Compared to my previous procedure, this is a little bit faster and shorter but you will never get gpu speeds.
This code is the same for x86 and x64.
Code: Select all
Procedure FilterCallback(x, y, SourceColor, TargetColor)
!movd xmm1, [p.v_SourceColor]
!movd xmm0, [p.v_TargetColor]
!punpcklbw xmm1, xmm1
!punpcklbw xmm0, xmm0
!pshuflw xmm1, xmm1, 0xff
!pmulhuw xmm0, xmm1
!psrlw xmm0, 8
!packuswb xmm0, xmm0
!movd eax, xmm0
ProcedureReturn
EndProcedure
Combined with the approach from Thorium it could be something like this for x64.
Code: Select all
Procedure AlphaMultiply(*SrcBuffer, *DstBuffer, Height.i, Width.i, SrcPitch.i, DstPitch.i)

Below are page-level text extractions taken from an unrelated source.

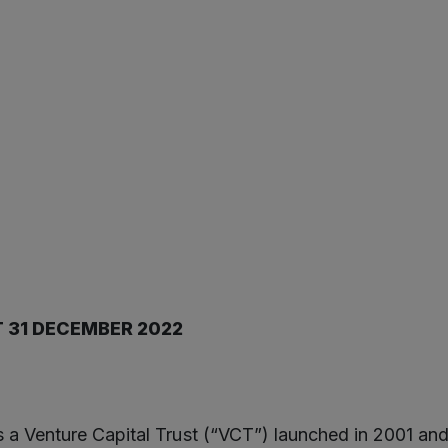
T 31 DECEMBER 2022
 a Venture Capital Trust (“VCT”) launched in 2001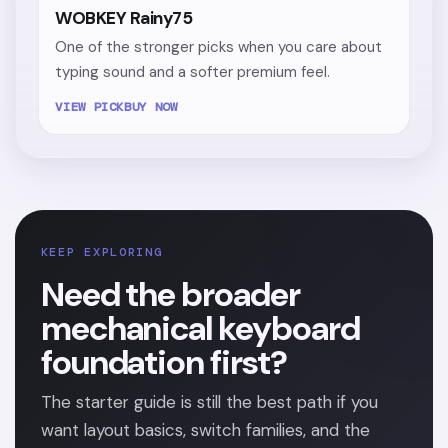
WOBKEY Rainy75
One of the stronger picks when you care about
typing sound and a softer premium feel.
VIEW PICK
BUY NOW
KEEP EXPLORING
Need the broader
mechanical keyboard
foundation first?
The starter guide is still the best path if you
want layout basics, switch families, and the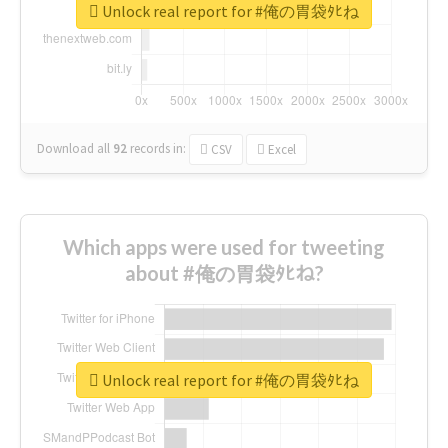
Unlock real report for #俺の胃袋ﾀﾋね
Download all
92
records
in:
CSV
Excel
Which apps were used for tweeting
about #俺の胃袋ﾀﾋね?
Unlock real report for #俺の胃袋ﾀﾋね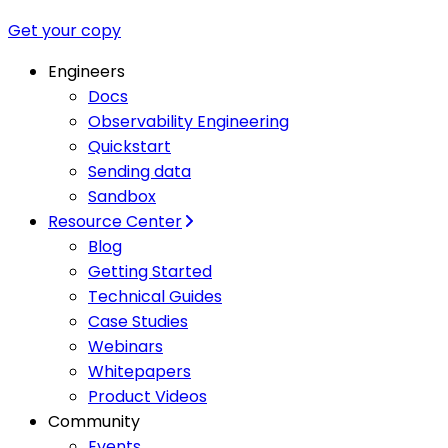
Get your copy
Engineers
Docs
Observability Engineering
Quickstart
Sending data
Sandbox
Resource Center
Blog
Getting Started
Technical Guides
Case Studies
Webinars
Whitepapers
Product Videos
Community
Events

!movq xmm2, [p.p_SrcBuffer]
!movq xmm3, [p.p_DstBuffer]
!movq xmm4, [p.v_SrcPitch]
!movq xmm5, [p.v_DstPitch]
!alpha_multiply_loop0:
!movq rax, xmm2
!movq rdx, xmm3
!mov rcx, qword [p.v_Width]
!alpha_multiply_loop1:
!movd xmm1, [rax]
!movd xmm0, [rdx]
!punpcklbw xmm1, xmm1
!punpcklbw xmm0, xmm0
!pshuflw xmm1, xmm1, 0xff
!pmulhuw xmm0, xmm1
!psrlw xmm0, 8
!packuswb xmm0, xmm0
!movd [rdx], xmm0
!add rax, 4
!add rdx, 4
!dec rcx
!jnz alpha_multiply_loop1
!paddq xmm2, xmm4
!paddq xmm3, xmm5
!dec qword [p.v_Height]
!jnz alpha_multiply_loop0
EndProcedure
For x86 with sse instead of sse2 so it also runs on older hardware.
Code: Select all
Procedure AlphaMultiply(*SrcBuffer, *DstBuffer, Height.i, Width.i, SrcPitch.i, DstPitch.i)
!movd mm2, [p.p_SrcBuffer]
!movd mm3, [p.p_DstBuffer]
!movd mm4, [p.v_SrcPitch]
!movd mm5, [p.v_DstPitch]
!alpha_multiply_loop0:
!movd eax, mm2
!movd edx, mm3
!mov ecx, dword [p.v_Width]
!alpha_multiply_loop1:
!movd mm1, [eax]
!movd mm0, [edx]
!punpcklbw mm1, mm1
!punpcklbw mm0, mm0
!pshufw mm1, mm1, 0xff
!pmulhuw mm0, mm1
!psrlw mm0, 8
!packuswb mm0, mm0
!movd [edx], mm0
!add eax, 4
!add edx, 4
!dec ecx
!jnz alpha_multiply_loop1
!paddd mm2, mm4
!paddd mm3, mm5
!dec dword [p.v_Height]
!jnz alpha_multiply_loop0
!emms
EndProcedure